Entries taken from a collection:
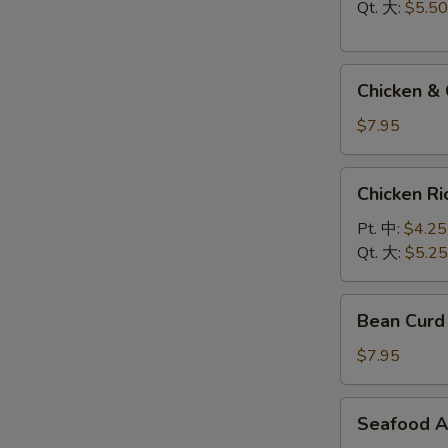
Soup
Qt. 大:
$5.50
云
吞
Chicken
蛋
Chicken 
&
花
Cream
汤
$7.95
Corn
Soup
Chicken
Chicken 
鸡
Rice
玉
Soup
Pt. 中:
$4.25
米
鸡
Qt. 大:
$5.25
汤
饭
汤
Bean
Bean Cur
Curd
Vegetable
$7.95
Soup
豆
Seafood
Seafood 
腐
Assorted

### YOUR OBJECTIVE
When you retype the data above, match every line exactly and leave the pictures behind.

### ANSWER TO THIS TASK
Soup
Qt. 大:
$5.50
云
吞
Chicken
蛋
Chicken 
&
花
Cream
汤
$7.95
Corn
Soup
Chicken
Chicken 
鸡
Rice
玉
Soup
Pt. 中:
$4.25
米
鸡
Qt. 大:
$5.25
汤
饭
汤
Bean
Bean Cur
Curd
Vegetable
$7.95
Soup
豆
Seafood
Seafood 
腐
Assorted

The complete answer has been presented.